LONDON—Lucy Letby, a pediatric nurse for the U.K.’s state-run health system, was sentenced to life in prison Monday after she was found guilty of murdering seven babies and attempting to kill six more.
The grisly case has garnered widespread media coverage in Britain and raised serious questions about the crisis-hit National Health Service. During the trial, doctors who worked on the same ward as Letby said their warnings about the killer nurse were repeatedly ignored by management. The hospital in central England where Letby worked called the police nearly two years after the killings began and doctors had raised the alarm, allowing Letby to attack and kill more babies, prosecutors said.
Letby, 33 years old, was found guilty by a jury in Manchester last week after a 10-month trial. She was cleared of two other murders and the jury was unable to reach a verdict in the case of four more babies. All the deaths took place in the neonatal unit for premature babies.

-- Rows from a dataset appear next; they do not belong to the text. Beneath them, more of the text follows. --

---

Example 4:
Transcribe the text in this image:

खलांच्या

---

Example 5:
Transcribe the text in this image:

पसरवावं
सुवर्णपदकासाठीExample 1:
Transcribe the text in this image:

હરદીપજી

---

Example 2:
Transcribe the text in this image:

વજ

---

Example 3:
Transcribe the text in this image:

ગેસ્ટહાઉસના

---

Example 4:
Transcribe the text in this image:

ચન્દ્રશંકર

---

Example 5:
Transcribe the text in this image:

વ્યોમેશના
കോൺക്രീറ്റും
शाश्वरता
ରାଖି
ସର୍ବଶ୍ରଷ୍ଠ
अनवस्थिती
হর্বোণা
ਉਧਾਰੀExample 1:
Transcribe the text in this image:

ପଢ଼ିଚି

“There was a deep malevolence, boarding on sadism in your actions,” Judge James Goss told the court in sentencing Letby to prison without parole, a sentence that is reserved for only the most heinous crimes in Britain’s legal system. Goss said Letby’s intelligence, qualifications and outward behavior as a conscientious nurse enabled her to repeatedly harm babies in the neonatal unit.
On Monday, tearful families of the victims told the court how their lives were torn apart by the attacks. “A part of us died with her,” the mother of one baby killed in October 2015 told the court, according to the BBC. Other parents described fighting chronic depression and suicidal thoughts. Parents of babies who survived said the babies were left severely disabled and needed constant care, the broadcaster reported.
The case has been another blow to Britain’s NHS, which provides free medical care and has long been a point of pride among most Britons. Budget restrictions, an aging population and the pandemic have sparked its biggest crisis since its founding shortly after World War II. A record 7.5 million people are waiting for routine treatment, emergency rooms are overwhelmed, and doctors and nurses have repeatedly gone on strike for higher wages.
The U.K. government has said it will carry out an independent investigation into the Letby case. The NHS has said it would cooperate fully with the inquiry. “The NHS is fully committed to doing everything we can to prevent anything like this ever happening again,” it said, adding that colleagues across the health service were “shocked and sickened” to learn what Letby did.
The Countess of Chester Hospital, where the killings took place, said in a statement after Letby was found guilty that it had since made significant changes to its services, and told users they could have confidence in the care they would receive.